EXTRACTED ENTRIES —
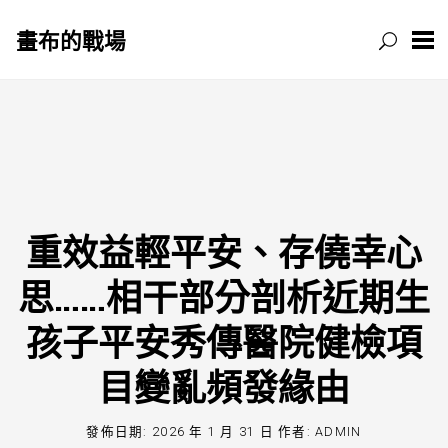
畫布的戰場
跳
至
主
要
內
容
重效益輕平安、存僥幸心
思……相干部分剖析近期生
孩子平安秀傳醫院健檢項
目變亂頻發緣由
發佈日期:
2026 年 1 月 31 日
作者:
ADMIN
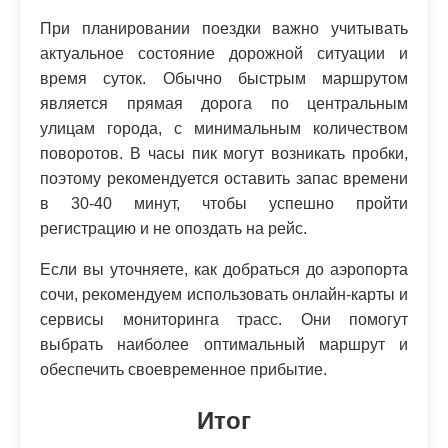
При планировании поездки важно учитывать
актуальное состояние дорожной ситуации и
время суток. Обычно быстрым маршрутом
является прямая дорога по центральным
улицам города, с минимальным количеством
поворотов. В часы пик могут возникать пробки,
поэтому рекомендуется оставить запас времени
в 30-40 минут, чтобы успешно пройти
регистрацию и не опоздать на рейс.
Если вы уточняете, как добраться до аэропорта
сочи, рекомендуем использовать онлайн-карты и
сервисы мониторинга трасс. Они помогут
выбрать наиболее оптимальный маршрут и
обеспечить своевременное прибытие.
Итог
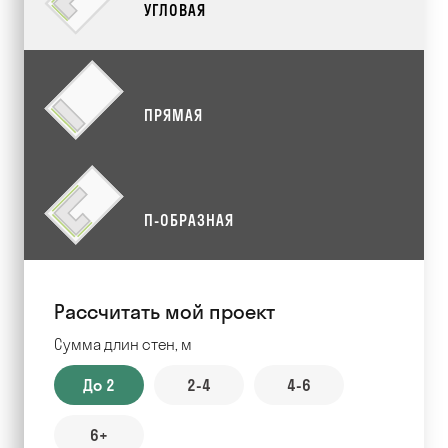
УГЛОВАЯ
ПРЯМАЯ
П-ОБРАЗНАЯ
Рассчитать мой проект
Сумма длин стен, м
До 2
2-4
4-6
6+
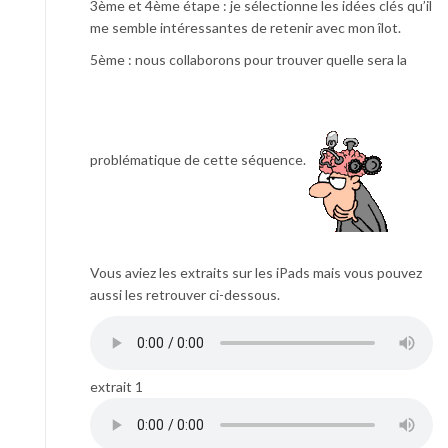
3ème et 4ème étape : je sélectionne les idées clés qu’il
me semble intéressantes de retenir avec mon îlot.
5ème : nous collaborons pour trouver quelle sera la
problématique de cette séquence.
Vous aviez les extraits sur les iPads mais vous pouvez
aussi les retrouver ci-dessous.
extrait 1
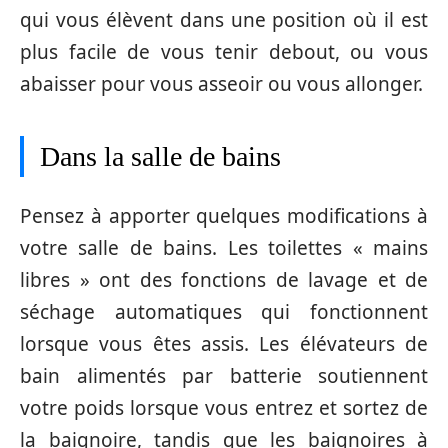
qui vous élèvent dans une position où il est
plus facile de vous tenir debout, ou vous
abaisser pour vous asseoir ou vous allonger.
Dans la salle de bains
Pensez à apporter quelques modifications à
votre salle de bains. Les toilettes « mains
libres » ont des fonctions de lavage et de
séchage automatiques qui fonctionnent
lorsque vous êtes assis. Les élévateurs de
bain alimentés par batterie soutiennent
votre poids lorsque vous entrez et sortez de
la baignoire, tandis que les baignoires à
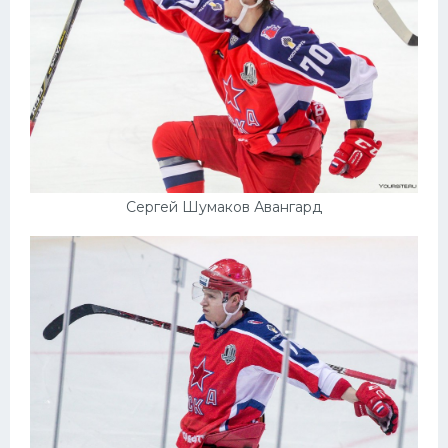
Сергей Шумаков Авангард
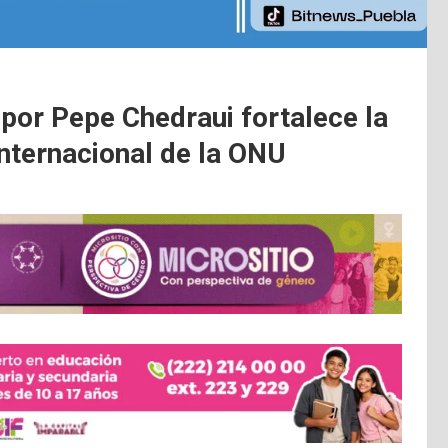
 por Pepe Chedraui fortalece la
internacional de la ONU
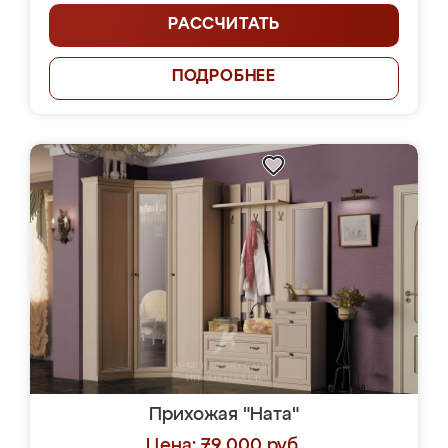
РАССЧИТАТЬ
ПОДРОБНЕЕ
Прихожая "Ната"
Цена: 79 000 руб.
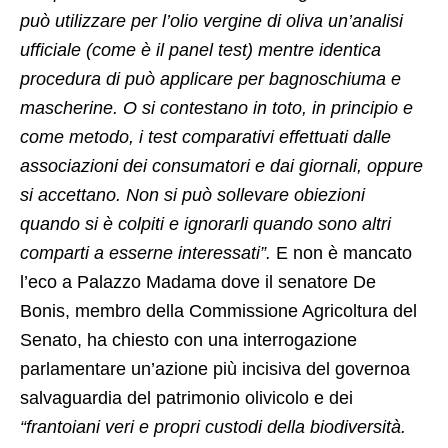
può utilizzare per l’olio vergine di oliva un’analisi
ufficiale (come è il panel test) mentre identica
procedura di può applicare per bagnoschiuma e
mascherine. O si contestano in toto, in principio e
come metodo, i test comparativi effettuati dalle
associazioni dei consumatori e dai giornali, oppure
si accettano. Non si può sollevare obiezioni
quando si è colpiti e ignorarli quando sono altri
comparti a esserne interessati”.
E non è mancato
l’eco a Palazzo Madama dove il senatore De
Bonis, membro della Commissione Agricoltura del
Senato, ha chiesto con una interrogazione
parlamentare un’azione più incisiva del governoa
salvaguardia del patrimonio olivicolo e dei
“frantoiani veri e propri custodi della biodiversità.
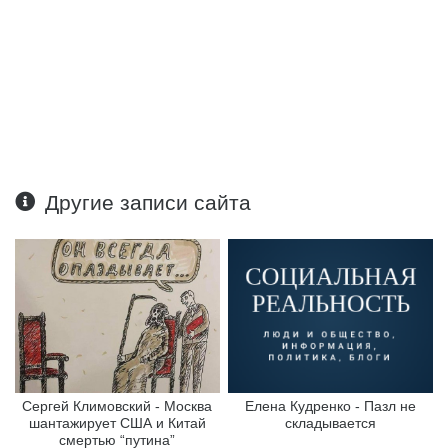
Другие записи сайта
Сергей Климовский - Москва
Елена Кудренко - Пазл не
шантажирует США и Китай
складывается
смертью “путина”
* * *
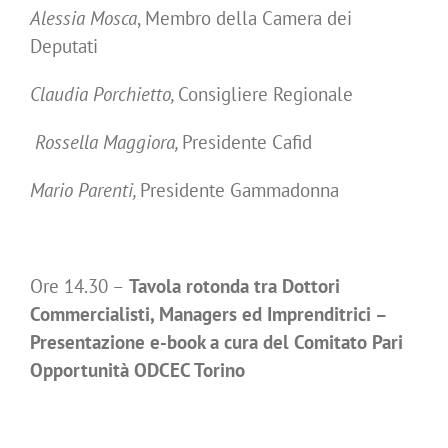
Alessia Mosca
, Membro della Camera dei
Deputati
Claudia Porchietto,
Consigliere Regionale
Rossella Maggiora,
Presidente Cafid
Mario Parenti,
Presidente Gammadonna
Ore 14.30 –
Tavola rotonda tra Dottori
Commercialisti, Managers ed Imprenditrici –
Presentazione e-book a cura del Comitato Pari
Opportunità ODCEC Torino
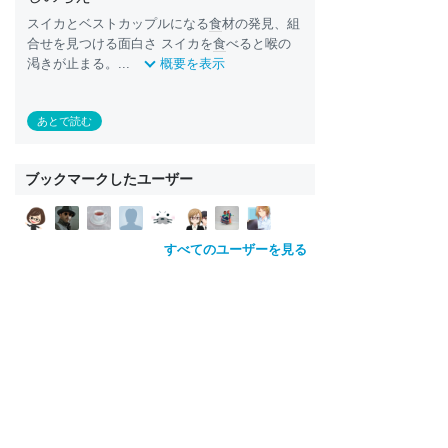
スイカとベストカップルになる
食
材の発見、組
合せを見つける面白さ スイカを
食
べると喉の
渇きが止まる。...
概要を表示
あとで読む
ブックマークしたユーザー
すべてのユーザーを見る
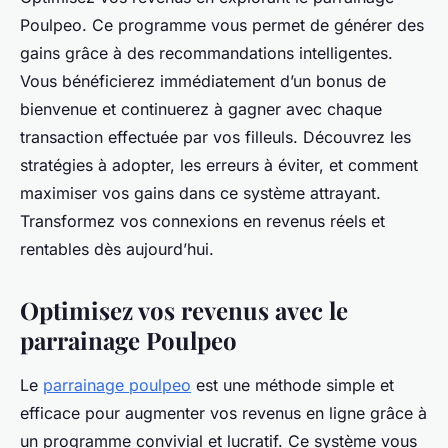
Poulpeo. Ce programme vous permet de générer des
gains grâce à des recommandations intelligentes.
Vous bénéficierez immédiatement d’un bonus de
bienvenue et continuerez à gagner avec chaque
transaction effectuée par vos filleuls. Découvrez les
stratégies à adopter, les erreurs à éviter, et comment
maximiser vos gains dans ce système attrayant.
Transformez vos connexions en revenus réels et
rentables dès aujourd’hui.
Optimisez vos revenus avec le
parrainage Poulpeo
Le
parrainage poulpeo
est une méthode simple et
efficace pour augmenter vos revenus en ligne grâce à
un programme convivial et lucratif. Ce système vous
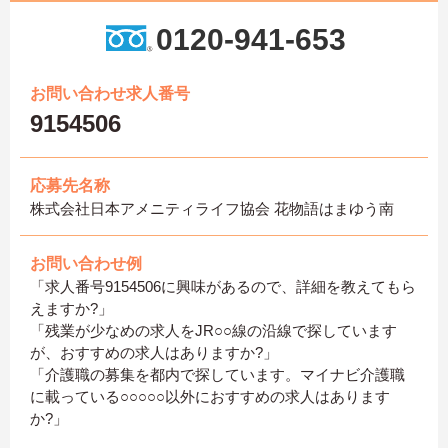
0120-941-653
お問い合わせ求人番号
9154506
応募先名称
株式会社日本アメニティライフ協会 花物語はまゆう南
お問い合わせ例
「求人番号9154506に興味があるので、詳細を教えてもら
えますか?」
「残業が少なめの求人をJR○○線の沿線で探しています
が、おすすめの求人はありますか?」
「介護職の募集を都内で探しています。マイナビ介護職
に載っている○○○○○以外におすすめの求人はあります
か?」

WHAT IS EXPECTED — Begin at the line in the entries above that has "lavage et de", stop after the line that has "procedura di può applicare per bagnoschiuma e", and output exactly those lines without pictures.

SOLUTION TO THIS EXERCISE —
libres » ont des fonctions de lavage et de
séchage automatiques qui fonctionnent
lorsque vous êtes assis. Les élévateurs de
bain alimentés par batterie soutiennent
votre poids lorsque vous entrez et sortez de
la baignoire, tandis que les baignoires à
Сергей Шумаков Авангард
 por Pepe Chedraui fortalece la
internacional de la ONU
РАССЧИТАТЬ
ПОДРОБНЕЕ
Прихожая "Ната"
Цена: 79 000 руб.
può utilizzare per l’olio vergine di oliva un’analisi
ufficiale (come è il panel test) mentre identica
procedura di può applicare per bagnoschiuma e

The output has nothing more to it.